A confidence interval is such a random interval that when constructed over repeated tests of the same type with different data it will cover the true value of the parameter of interest a **set proportion/percentage of the time**. The desired proportion is called a confidence level and is usually expressed as percentages, e.g. 90%, 95%, 99%. Constructing CIs is an important part of estimation procedures.

A confidence interval can also be viewed from the point of hypothesis testing due to the **duality** between confidence intervals and p-values. Any null hypothesis defined over a set of values not covered by the confidence interval can be rejected at least at significance level equal to 1 minus the confidence level, e.g. if a 95% confidence interval covers the values from 0.01 to +∞ then a null that covers the values from -∞ to 0.005 can be rejected at the 1-0.95 = 0.05 level or higher.

It should be noted that confidence intervals lose their interpretation once a particular CI is realized from the data. It would be incorrect to say that the true value lies within a specific confidence interval (say from 0.01 to 0.04) with probability XX%: the value is either covered by the interval or it is not covered. Like other frequentist measures the confidence level of confidence intervals refers to the statistical test itself and not to any particular hypothesis. A severity interpretation of CIs can allow them to maintain their relevance post-hoc.

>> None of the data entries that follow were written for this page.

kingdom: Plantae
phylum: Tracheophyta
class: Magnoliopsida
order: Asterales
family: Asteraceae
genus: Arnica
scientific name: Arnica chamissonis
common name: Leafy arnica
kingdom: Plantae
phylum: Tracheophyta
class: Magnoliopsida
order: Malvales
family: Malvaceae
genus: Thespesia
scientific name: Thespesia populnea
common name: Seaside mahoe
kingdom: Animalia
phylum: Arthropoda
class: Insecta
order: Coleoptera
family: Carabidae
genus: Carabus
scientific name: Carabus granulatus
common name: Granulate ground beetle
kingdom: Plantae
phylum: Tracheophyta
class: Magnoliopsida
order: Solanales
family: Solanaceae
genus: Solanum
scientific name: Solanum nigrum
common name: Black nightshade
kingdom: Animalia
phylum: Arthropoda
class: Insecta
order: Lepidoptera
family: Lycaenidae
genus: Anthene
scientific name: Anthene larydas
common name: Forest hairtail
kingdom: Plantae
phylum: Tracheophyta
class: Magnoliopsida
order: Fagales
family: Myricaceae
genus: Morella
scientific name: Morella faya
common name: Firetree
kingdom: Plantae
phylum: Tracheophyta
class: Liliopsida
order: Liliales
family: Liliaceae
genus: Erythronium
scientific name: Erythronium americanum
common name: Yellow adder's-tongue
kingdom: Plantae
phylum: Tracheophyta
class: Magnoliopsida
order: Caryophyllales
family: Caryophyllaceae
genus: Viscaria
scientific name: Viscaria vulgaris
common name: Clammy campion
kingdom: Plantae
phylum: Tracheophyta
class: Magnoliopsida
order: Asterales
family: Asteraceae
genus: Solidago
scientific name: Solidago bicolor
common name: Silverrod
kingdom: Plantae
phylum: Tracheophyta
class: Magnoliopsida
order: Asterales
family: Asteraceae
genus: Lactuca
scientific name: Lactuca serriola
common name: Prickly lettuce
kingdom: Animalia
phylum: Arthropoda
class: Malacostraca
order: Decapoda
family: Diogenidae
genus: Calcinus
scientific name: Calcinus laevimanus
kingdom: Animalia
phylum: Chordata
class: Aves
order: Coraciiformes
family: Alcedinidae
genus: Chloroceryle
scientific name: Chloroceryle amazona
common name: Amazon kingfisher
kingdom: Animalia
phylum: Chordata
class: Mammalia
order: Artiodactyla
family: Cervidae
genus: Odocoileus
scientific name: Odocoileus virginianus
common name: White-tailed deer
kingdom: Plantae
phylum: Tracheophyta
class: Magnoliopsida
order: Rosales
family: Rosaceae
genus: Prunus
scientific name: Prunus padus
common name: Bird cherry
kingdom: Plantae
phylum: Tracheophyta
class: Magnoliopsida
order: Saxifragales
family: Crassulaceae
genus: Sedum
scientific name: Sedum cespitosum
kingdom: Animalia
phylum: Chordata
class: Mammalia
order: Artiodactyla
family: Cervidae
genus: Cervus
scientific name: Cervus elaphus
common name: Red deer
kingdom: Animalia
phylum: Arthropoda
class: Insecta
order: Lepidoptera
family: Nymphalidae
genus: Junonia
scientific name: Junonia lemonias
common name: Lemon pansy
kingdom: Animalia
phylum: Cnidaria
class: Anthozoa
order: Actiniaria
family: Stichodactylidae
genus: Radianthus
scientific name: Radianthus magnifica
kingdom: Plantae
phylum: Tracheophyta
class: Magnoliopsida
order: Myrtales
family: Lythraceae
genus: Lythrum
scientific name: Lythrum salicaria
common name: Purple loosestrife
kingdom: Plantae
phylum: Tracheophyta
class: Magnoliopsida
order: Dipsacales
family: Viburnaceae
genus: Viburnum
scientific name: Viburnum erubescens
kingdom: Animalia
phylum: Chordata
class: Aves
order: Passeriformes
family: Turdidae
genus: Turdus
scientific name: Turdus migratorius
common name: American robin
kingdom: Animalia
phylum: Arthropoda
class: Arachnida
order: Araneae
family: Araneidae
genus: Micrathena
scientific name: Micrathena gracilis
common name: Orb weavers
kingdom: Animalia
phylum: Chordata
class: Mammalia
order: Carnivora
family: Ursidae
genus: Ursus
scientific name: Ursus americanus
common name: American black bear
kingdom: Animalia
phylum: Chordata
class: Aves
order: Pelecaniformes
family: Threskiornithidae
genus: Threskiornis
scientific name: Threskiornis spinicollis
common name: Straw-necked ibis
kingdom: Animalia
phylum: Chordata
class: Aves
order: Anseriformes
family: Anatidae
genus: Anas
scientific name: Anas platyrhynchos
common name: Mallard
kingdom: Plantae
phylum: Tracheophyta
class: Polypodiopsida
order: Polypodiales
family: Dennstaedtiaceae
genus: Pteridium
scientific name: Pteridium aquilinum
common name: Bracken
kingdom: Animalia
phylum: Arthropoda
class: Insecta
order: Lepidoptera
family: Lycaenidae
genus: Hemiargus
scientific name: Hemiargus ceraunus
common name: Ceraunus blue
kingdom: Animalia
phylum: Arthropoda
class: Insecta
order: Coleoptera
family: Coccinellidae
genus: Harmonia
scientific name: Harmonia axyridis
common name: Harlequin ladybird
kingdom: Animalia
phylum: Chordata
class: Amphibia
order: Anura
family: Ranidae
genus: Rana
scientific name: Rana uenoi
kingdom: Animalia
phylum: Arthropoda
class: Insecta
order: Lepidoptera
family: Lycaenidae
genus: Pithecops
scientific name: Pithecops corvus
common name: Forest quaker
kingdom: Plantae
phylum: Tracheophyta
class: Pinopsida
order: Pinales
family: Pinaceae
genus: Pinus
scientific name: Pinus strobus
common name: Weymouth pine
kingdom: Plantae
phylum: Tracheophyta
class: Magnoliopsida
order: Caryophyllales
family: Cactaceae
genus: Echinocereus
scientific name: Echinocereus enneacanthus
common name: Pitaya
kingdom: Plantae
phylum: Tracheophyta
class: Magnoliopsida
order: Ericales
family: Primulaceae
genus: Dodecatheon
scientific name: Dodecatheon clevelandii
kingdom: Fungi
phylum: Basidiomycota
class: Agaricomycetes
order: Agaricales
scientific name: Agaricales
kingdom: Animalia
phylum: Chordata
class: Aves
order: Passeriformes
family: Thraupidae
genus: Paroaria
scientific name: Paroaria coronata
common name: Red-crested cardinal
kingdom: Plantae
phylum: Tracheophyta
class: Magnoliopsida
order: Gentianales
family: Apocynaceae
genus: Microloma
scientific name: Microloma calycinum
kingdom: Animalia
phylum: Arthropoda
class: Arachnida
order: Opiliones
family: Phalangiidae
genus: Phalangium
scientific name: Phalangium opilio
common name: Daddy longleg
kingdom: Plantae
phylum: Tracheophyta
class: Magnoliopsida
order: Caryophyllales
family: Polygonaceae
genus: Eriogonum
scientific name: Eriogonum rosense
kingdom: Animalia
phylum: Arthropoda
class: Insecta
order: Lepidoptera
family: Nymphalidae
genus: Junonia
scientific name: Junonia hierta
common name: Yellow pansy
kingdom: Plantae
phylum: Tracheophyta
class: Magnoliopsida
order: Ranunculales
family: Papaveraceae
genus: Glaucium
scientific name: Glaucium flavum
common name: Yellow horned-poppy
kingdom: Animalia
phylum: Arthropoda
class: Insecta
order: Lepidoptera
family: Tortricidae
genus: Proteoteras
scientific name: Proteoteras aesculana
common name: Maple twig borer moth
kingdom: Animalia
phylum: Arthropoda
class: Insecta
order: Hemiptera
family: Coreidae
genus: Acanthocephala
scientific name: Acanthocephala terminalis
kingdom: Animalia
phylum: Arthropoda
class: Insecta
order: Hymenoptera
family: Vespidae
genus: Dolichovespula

It should also be noted that values within the interval should be **treated equally**: one cannot argue that one is more likely than another. Not doing so can lead to the interpretation that any particular value inside the interval is well-supported: in fact each individual value has very little support on its own.

A common pitfall when making claims relative to one of the bounds (confidence limits) of a two-sided 90% interval is to say something like "the values below the lower limit can be rejected at the 0.1 (1 - CI%) significance level". In fact, the values above the lower bound of a 90% confidence interval can be rejected at the 0.05 (1 - (1 - CI%)/2) significance level when using a one-tailed test/one-sided hypothesis. When you want to make claims about values laying below or above a certain point with a given level of confidence you should build the corresponding one-sided interval (with one of their limits being plus or minus infinity).